Q. How do I deal with a bore at a dinner party?
—Peeved in Palm Springs.

Dear Peeved,
It depends on the type of bore; they come in all shapes, sizes, and forms. Some bores want to tell you all about the celebrities they have met, or the killings they just made in the market, or their vacations in the islands. A host has to be careful about his guest list; people who appear perfectly well mannered and benign by themselves can transform into droning bores when they discover a kindred spirit. Bad combinations include two or more yachtsmen, marathon runners, women who have had the same operation, and—worst of all—avid golfers, especially if they have both played St. Andrews. Some bores will grab you by the arm as you walk past as if to say, “Hang on, you’ll want to hear this, and then I want to talk to you personally.” With bores of this ilk there is no point in trying to be subtle.

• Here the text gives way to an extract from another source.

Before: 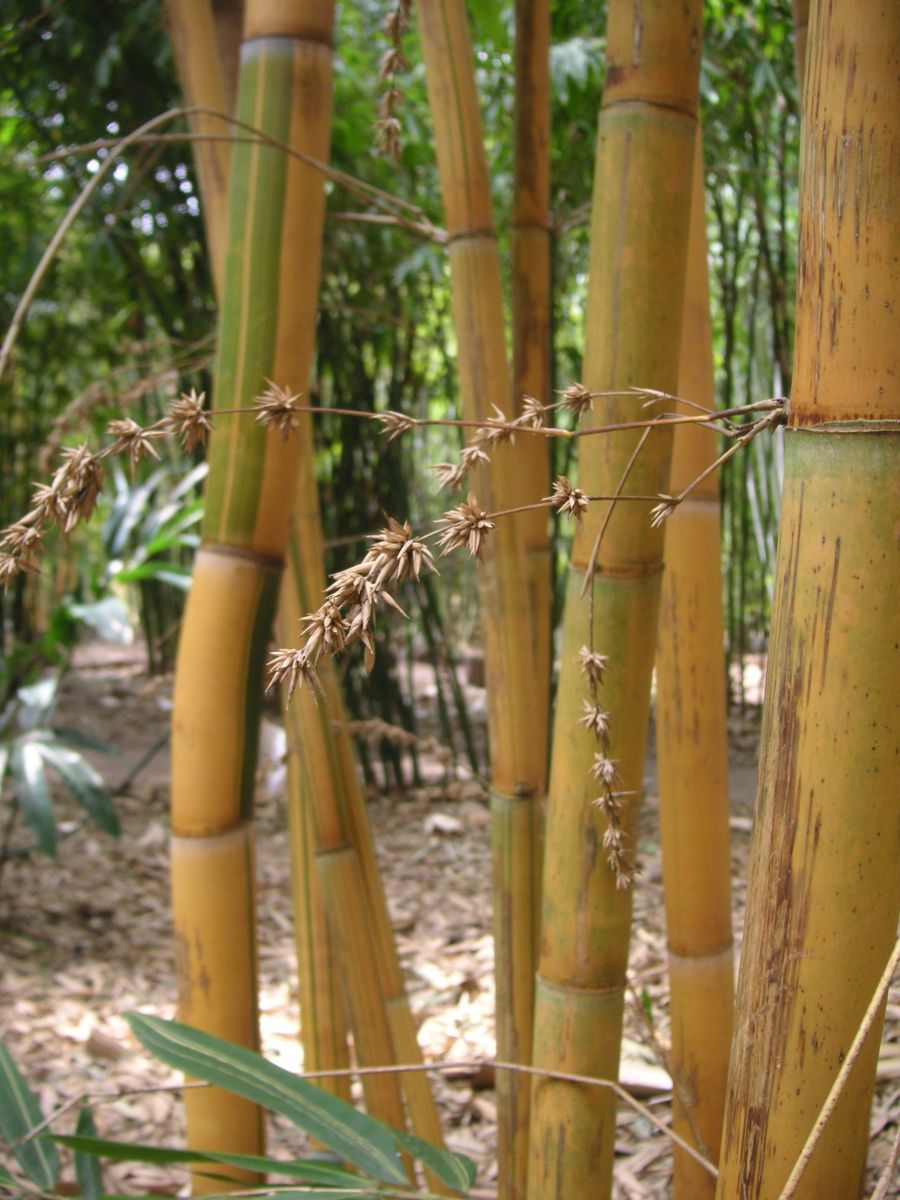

You can look meaningfully at your watch or wave to other guests indicating a desire to join them—all to no avail. Bores do have their place. The man with an encyclopedic knowledge of the British royal family may be deadly one-on-one over cocktails before dinner, but at the dinner table, he can fend off that deadly silence with his stories. Whatever you do with a bore, never argue with him. That is like wrestling with a pig: You just get dirty, and the pig enjoys it.

Q. My daughter’s new boyfriend is a very cultured young man from an old European family. He’s always impeccably dressed and a marvelous conversationalist; the way he talks about medieval history, you would think he had been there. But he has some strange habits. Aside from abstaining from wine, he says it’s uncivilized to attend any event that begins before nightfall, and he has asked that all the mirrors in our house be removed. Is this some arcane point of etiquette that I’m not aware of?
—Nervous in New Canaan.

Dear Nervous,
Let’s not jump to conclusions. Serve something with lots of garlic and get back to us.